Theories as such, scientific or otherwise, have never been sufficient enough to produce interesting works of art. Malaise and doubt, on the other hand, are effective agents of aesthetic turmoil. I’m speculating, but it is this state of mind that accompanies Chloé Delarue in her plastic decisions. TAFAA can be considered a formal matrix bringing with it the transformation of elements resulting from a reality shared by the majority. However — and this is an important fact — it is not a question of creating a decor or a potential living environment: each work, asserting its autonomy, represents rather a shift in perception, or the sudden eruption of signs that shape our lives and whose upheaval threatens certainties. Thus, everything here manifests its familiar presence: the moss-covered ground, the animated bodies, the worshipping faces as well as the memes that ironically punctuate dreamy navigations. Everything is recognizable but nothing has ever seemed so foreign, so absent from itself, so devoid of meaningful substance when everything becomes synthetic.
What this new occurrence of TAFAA refers us to — without dissecting its effects — is this inability to precisely identify what escapes us: the famous Freudian unheimliche.
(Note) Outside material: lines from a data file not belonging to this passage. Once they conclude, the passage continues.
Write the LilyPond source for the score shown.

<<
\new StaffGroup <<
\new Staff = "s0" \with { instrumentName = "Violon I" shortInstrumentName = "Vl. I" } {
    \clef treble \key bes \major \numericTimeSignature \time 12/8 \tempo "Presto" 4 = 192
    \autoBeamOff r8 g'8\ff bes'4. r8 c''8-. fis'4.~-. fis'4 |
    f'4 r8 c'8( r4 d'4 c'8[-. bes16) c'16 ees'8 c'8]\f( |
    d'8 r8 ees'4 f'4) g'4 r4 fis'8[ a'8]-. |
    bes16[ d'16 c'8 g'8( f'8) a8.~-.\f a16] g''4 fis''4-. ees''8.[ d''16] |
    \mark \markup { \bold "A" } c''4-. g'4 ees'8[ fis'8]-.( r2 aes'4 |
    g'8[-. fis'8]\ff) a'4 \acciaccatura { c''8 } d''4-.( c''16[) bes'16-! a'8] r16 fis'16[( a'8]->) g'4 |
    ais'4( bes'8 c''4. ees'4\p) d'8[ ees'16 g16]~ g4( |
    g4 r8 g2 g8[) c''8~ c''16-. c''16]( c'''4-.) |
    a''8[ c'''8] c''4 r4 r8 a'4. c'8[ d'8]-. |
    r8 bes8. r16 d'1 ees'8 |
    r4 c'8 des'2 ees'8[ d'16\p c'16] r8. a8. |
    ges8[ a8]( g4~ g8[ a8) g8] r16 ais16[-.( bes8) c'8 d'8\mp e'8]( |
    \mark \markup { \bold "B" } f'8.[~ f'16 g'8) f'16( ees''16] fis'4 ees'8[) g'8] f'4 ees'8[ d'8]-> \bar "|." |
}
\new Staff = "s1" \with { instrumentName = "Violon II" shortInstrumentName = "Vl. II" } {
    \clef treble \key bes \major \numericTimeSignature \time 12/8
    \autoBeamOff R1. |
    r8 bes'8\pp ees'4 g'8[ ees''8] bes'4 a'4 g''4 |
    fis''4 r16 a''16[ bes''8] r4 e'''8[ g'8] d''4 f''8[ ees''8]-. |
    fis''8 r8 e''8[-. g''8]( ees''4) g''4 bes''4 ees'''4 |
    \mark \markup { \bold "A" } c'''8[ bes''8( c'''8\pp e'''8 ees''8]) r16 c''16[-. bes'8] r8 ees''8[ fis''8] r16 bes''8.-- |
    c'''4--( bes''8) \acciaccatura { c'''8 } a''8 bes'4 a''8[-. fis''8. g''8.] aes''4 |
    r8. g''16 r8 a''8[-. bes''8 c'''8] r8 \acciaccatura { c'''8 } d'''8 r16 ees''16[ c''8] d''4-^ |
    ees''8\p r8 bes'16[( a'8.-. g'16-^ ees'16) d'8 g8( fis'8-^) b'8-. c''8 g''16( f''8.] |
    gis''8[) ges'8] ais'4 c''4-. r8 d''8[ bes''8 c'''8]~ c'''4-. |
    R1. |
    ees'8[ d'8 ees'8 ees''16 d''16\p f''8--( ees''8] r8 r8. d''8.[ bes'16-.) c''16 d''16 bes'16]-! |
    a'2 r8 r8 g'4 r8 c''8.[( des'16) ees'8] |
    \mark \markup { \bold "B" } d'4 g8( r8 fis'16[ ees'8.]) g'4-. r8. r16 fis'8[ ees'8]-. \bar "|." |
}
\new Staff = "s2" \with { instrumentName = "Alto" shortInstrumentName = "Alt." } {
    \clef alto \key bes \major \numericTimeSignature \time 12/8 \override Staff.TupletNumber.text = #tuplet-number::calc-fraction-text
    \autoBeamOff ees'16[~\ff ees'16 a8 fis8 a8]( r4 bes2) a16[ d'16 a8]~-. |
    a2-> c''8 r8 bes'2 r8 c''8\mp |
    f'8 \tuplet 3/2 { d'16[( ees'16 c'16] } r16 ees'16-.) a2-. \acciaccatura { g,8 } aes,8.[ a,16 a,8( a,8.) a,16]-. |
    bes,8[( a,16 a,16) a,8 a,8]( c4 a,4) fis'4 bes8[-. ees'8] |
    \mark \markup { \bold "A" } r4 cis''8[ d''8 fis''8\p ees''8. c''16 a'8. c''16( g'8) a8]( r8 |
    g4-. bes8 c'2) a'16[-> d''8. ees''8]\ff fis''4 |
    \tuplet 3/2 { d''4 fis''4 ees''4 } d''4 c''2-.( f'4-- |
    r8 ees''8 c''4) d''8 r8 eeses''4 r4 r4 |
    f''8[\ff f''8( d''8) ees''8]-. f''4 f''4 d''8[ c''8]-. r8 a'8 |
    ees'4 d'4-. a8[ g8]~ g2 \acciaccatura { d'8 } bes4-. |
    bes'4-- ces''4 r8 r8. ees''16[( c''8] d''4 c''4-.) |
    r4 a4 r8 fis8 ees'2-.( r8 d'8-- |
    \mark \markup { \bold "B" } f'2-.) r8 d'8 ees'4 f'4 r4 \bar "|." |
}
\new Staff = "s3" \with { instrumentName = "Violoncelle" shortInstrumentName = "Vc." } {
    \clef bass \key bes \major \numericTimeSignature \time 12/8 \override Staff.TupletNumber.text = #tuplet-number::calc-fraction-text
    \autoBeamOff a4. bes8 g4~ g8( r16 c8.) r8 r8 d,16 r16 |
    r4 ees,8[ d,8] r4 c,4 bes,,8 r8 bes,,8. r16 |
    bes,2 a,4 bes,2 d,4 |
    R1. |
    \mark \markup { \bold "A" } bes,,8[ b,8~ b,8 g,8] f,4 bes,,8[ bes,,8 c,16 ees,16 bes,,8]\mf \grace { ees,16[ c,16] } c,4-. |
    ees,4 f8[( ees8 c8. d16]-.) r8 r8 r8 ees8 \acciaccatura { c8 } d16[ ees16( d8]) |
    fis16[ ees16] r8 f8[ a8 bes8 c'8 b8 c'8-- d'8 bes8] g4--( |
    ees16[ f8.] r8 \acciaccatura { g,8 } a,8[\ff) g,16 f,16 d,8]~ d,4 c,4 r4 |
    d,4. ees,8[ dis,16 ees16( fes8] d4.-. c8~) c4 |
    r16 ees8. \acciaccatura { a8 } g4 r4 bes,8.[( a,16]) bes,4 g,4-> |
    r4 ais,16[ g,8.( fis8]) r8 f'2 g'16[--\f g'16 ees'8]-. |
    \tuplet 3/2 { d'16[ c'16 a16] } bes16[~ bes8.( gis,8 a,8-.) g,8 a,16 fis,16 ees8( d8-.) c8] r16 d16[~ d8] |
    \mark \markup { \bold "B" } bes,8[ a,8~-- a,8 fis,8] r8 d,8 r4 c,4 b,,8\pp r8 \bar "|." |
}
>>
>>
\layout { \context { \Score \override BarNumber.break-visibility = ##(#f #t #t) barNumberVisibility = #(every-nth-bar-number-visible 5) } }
We have learned that reality is only a subjective realization, one among others allowing us to justify the meaning of our actions. Alice’s rabbit would teach the precariousness of these myths, which hold us back so obediently. Such is the poetic force of Chloé Delarue’s project, which starts with a few words or combined objects, and transmits this fundamentally recalcitrant essence of the surrounding world.
- Franck Balland
(1) A method that Chloé Delarue doesn’t in fact use... instead of the ready-made, her approach favors imprints of forms and a sort of hacking of existing technical devices: the link to external things is made in a more indirect way.
(2) At the risk of dimming a bit of mystery, the artist mentions, in a note, a nod to the “Sycamore” chip created by Google, which made manifest the superiority of a quantum calculator over a conventional computer. The rabbit is a narrative element of Alice’s Adventures in Wonderland as well as in the movie The Matrix: it signals the arrival of twists that undermine the logical meaning of the stories. Finally, note that the essayist Pacôme Thiellement, in a recent book entitled Sycomore Sickamour (PUF, 2018) insisted on the symbolic dimension of the sycamore in Wil- liam Shakespeare’s oeuvre. In the tragedy Romeo and Juliet, the tree becomes the refuge of “sick amour” — sick love.
(3) “Lost Futures” is Mark Fischer’s first chapter in Spectres de ma vie, écrits sur la dépression, l’hantologie et les futurs perdus, Entremonde, Geneva, 2021.